Para o tema ficar mais claro, vou contar uma história pessoal. Meu filho de 5 anos é ótimo de futebol. É um interesse que veio dele mesmo. Depois de ver ele quebrando metade do apartamento batendo bola sozinho, nós não vimos outra alternativa a não ser matriculá-lo em um clube e começar a levar a coisa a sério. Dito e feito. O Gael entrou em dos principais clubes da nossa cidade e não demorou muito para que todo mundo percebesse que a misturinha Brasil-Alemanha do meu pequeno era, de fato, bombástica. Um talento nato.

Mas ninguém estava preparado para o que ia acontecer nos próximos meses. Ele simplesmente não conseguia perder. Sim, porque depois de escutar de mim, do pai, do avô e do treinador o quanto ele era bom, ele simplesmente não conseguia entender como era possível perder e cometer erros se ele era tão extraordinário. Perder começou a provocar nele uma revolta enorme, seguida de uma desmotivação avassaladora. 

Meu pequeno está sofrendo do que a psicóloga americana definou como “fixed mindset”, ou seja uma mentalidade fixa, na qual os talentos das pessoas são o que são. Ou seja, você não pode se dar ao luxo de se tornar bom ou melhor, você já tem que ter nascido assim. E infelizmente a maneira como nós estávamos elogiando ele, contribuiu para essa visão equivocada dele mesmo. Eu sou bom, então eu ganho. Se eu não ganho - o que eu sou então? Um fracassado? Não é à toa que ele estava revoltado. 

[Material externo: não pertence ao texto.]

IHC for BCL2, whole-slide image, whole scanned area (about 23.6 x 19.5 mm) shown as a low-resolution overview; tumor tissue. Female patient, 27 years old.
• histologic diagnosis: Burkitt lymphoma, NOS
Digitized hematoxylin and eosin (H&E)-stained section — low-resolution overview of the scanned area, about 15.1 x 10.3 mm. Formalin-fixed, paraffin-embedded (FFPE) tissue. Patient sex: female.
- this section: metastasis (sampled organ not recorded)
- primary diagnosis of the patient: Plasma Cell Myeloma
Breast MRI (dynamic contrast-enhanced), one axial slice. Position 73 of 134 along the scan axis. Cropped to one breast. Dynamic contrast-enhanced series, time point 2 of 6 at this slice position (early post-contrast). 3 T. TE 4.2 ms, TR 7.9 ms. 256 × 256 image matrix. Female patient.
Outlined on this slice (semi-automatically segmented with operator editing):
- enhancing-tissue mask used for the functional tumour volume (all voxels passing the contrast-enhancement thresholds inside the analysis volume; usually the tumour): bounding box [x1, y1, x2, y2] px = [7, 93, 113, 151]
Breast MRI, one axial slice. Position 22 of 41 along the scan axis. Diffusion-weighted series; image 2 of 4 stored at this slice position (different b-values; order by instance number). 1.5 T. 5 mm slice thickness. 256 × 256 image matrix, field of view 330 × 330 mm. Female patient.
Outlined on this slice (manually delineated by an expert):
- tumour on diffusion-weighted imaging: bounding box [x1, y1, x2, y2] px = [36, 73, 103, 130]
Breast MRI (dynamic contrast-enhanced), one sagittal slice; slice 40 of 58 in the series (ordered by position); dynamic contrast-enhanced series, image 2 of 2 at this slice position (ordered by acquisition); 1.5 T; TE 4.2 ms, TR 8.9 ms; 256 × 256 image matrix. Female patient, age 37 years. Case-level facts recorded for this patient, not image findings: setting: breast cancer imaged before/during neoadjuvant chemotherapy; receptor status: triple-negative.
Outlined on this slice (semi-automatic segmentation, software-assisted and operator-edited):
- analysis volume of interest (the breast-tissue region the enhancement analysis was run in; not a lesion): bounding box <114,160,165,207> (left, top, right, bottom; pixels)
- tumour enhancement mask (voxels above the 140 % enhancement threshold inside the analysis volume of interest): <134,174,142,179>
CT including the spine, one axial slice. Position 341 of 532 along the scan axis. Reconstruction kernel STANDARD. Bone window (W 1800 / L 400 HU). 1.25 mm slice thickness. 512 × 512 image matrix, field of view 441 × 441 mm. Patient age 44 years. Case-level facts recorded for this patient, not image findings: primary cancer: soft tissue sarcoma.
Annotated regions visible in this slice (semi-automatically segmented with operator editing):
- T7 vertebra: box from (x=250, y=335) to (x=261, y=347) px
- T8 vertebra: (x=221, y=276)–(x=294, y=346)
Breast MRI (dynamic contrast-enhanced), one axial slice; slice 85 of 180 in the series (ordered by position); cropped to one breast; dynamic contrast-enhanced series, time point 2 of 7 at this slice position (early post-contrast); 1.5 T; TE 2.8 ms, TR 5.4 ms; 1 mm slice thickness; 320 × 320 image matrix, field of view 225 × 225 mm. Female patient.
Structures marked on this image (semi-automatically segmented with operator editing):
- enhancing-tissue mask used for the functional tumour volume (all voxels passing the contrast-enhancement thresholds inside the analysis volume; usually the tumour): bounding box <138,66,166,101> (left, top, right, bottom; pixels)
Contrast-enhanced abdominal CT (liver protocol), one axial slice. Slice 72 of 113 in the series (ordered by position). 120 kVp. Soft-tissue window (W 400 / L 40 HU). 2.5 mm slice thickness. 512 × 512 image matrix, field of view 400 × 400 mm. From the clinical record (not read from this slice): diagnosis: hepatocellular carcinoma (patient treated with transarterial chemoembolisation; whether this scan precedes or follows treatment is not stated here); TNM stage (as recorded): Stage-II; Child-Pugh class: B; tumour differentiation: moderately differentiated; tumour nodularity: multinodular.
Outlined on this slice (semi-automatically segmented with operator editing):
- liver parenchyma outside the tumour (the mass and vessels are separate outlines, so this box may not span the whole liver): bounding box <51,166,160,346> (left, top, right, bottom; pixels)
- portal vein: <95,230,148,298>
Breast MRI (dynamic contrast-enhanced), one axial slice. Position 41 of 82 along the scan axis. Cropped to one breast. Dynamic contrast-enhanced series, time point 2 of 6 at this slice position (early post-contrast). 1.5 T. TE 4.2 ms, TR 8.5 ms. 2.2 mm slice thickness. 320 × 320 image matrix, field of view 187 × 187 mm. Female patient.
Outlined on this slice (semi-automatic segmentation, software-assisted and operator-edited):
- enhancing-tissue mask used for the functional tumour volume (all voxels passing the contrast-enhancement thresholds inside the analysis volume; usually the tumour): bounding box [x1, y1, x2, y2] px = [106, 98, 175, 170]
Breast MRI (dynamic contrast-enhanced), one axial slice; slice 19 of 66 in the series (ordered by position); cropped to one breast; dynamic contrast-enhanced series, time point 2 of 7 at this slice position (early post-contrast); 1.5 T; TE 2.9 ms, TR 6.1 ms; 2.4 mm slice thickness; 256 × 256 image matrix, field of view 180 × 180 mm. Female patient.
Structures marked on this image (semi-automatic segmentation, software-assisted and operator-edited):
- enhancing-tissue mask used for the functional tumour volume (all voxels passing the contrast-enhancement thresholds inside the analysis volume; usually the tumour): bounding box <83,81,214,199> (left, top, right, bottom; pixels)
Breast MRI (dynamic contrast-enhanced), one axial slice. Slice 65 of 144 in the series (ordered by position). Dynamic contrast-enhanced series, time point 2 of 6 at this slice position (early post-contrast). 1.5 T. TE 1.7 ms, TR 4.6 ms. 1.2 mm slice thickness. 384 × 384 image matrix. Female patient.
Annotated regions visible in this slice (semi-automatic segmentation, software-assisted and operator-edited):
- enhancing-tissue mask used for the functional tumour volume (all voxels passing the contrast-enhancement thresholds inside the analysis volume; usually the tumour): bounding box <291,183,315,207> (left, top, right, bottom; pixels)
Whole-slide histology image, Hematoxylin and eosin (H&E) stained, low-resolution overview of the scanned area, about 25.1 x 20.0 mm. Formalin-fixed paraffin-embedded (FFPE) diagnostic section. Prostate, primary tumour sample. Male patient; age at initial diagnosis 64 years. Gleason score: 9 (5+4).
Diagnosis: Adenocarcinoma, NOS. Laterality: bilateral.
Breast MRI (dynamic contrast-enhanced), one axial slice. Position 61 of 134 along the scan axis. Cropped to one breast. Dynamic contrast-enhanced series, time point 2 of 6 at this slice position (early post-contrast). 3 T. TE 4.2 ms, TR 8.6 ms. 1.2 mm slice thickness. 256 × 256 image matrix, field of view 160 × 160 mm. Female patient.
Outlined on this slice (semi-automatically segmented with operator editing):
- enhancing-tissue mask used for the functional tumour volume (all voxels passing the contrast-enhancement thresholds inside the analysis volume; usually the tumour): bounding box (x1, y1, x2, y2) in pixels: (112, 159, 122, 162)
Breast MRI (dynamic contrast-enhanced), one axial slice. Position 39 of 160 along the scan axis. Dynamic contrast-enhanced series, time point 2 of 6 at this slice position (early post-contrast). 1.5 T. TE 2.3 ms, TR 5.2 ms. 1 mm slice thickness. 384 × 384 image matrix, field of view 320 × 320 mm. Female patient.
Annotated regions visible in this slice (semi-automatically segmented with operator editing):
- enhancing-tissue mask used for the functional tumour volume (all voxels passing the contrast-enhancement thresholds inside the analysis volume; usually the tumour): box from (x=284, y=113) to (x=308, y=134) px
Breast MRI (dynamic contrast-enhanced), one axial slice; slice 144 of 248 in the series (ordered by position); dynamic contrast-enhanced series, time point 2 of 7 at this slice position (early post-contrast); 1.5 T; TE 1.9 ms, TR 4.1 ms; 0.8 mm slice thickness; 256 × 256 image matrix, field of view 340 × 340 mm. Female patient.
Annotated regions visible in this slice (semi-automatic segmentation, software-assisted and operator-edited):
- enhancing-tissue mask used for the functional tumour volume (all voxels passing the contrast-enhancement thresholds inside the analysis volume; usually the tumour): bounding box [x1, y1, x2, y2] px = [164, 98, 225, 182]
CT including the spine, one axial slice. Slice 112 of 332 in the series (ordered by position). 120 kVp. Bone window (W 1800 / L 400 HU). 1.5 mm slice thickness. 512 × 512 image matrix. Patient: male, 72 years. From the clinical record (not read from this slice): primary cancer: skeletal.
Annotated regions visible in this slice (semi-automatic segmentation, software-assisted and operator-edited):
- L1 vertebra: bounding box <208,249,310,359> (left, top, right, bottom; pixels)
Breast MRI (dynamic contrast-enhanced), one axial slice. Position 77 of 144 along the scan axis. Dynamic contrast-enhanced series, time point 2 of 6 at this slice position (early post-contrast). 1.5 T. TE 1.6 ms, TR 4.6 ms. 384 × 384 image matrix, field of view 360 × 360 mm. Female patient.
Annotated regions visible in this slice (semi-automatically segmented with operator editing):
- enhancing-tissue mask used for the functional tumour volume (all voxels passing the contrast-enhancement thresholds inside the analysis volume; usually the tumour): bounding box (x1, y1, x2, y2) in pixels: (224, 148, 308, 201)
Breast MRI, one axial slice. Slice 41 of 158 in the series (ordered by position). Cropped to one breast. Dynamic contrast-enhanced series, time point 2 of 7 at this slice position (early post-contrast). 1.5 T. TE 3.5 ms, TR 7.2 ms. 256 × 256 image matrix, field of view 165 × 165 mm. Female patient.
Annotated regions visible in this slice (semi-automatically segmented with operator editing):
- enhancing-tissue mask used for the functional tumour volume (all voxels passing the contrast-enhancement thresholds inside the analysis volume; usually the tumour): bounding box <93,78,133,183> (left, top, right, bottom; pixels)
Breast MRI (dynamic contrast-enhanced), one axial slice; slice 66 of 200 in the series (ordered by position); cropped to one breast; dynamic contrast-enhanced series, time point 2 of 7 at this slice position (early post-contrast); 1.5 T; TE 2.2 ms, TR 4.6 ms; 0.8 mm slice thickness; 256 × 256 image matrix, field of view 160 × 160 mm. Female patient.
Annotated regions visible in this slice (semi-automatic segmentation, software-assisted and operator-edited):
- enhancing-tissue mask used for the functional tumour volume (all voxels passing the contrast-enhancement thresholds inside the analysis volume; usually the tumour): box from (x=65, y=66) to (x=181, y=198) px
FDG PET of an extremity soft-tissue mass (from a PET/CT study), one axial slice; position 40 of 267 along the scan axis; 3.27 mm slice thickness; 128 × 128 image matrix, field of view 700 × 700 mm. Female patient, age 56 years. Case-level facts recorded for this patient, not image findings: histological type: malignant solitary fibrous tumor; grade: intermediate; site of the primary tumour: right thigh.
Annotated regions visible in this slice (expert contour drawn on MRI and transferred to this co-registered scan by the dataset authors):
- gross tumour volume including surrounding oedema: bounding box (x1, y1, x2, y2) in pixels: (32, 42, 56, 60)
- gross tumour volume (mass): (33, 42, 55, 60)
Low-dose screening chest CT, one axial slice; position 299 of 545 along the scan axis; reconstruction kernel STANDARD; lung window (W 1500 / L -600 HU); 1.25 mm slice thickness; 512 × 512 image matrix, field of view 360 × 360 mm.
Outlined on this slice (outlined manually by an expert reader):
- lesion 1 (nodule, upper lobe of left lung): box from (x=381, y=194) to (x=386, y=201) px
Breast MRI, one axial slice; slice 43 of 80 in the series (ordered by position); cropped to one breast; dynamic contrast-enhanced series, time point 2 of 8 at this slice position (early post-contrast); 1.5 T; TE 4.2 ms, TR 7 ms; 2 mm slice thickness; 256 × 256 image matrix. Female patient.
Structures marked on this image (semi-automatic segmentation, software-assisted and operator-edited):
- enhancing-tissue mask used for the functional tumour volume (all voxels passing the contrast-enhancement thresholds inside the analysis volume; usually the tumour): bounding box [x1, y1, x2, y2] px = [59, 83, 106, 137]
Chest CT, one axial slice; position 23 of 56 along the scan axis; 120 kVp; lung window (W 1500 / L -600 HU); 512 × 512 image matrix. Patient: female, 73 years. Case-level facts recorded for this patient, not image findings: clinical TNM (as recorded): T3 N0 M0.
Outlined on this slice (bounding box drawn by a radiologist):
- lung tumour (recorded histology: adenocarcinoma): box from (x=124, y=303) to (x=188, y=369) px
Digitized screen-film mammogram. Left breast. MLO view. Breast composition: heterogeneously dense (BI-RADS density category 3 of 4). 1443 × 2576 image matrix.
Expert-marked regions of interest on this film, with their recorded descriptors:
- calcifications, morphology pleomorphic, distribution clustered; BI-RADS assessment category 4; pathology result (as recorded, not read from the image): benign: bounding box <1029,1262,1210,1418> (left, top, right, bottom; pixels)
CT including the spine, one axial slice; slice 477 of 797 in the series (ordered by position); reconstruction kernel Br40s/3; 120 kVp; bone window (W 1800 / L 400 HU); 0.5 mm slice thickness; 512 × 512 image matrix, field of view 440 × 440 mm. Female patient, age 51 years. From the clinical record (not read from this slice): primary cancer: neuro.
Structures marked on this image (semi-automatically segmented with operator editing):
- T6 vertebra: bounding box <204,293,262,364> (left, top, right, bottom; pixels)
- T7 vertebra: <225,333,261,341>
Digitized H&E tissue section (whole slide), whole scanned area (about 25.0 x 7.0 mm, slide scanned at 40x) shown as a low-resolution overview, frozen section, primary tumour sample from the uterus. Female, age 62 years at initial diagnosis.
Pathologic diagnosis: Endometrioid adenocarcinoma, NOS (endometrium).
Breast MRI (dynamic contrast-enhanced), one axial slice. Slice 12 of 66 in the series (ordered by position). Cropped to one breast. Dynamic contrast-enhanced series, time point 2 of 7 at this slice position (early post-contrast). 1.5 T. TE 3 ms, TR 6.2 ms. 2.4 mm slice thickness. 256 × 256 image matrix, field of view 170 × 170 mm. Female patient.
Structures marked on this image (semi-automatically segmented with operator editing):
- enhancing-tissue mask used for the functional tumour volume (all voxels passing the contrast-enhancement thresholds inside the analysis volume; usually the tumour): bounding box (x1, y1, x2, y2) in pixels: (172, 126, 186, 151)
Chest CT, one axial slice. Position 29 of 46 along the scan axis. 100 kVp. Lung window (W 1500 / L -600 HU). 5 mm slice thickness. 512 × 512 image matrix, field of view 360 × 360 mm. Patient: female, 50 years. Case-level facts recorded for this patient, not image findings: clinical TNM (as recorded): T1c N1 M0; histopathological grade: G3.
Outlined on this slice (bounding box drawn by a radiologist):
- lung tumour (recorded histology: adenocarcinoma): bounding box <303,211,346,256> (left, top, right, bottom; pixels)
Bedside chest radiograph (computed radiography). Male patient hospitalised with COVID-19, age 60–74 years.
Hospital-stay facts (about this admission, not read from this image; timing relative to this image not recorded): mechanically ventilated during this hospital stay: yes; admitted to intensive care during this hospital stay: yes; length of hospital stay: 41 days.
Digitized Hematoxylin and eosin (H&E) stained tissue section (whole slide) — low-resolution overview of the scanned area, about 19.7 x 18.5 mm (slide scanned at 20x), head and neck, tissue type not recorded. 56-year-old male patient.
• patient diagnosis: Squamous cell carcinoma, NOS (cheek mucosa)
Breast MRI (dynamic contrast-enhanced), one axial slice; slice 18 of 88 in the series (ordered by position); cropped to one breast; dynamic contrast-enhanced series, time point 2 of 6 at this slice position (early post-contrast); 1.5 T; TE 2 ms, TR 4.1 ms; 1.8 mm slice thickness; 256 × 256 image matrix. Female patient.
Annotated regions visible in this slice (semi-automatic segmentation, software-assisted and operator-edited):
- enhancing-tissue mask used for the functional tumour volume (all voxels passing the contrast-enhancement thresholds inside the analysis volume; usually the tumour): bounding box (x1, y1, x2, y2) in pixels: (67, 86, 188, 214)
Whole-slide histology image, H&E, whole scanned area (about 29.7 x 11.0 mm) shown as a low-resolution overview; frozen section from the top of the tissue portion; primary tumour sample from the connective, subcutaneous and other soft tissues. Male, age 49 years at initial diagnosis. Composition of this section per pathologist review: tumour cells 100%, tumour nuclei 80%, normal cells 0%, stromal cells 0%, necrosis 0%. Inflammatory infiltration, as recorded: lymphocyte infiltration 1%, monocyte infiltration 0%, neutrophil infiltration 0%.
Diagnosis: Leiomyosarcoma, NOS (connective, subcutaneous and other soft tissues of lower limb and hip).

No seu livro “Mindset - A Nova Psicologia Do Sucesso”, Dweck exemplifica seu ponto de vista, contando como atletas brilhantes, gente como Michael Jordan, por exemplo, iniciaram suas carreiras de forma medíocre e o que fez a diferença foi trabalho duro, determinação em aprender e também o fato de eles terem sido guiados por treinadores que acreditavam profundamente que habilidades podem ser desenvolvidas, seja lá qual for o ponto de partida.

Nem no futebol, nem na vida será possível não perder nunca. Erros e fracassos farão sempre parte do nosso caminho, e são uma oportunidade para aprender. A verdadeira autoestima não é construída baseando-se na crença de que você é um semi Deus. A autoestima sólida é muito mais humilde, é baseada na crença de que com o devido empenho, usando diferentes estratégias, buscando ajuda para aprender o que você não sabe, você pode sim, atingir seus objetivos.

Neste contexto, um elogio do tipo, “você aprendeu tão rápido, você é muito inteligente” é uma catástrofe porque passa a mensagem de que quando não for possível aprender rápido, é porque você é burro.

Em vez desse tipo de elogio que julga o talento e coloca um ponto final no que nossos filhos são ou não são,  nós devemos mostrar nosso interesse e admiração pelo processo, pelas estratégias escolhidas pelas crianças. “Eu acho legal como você está tentando aprender sobre esse tema”, “ Que cores bonitas tem o seu desenho, como foi que você escolheu elas?”, “Você resolveu esse exercício de matemática rápido demais, parabéns, mas será que não está na hora de você tentar alguma coisa mais desafiadora?”

Da próxima vez que você sentir um ímpeto de elogiar seu filho, pergunte-se se este elogio está ajudando a construir a mentalidade certa: a do crescimento.  Nós temos que libertar nossas crianças (e nós mesmos) dessa mentalidade fixa e pobre sobre o que somos capazes e começar a alimentar a verdade: o cérebro é um músculo, e quanto mais exercitado, mais afiado ele fica. E se é assim: mãos à obra! 

 

Camila Furtado mora na Alemanha e é mãe da Maria de 8 anos e do Gael de 5 anos. Ela leu o livro citado acima, adorou e recomenda a todos que estão empenhados em ajudar suas crianças (ou a si mesmos) a virarem adultos confiantes.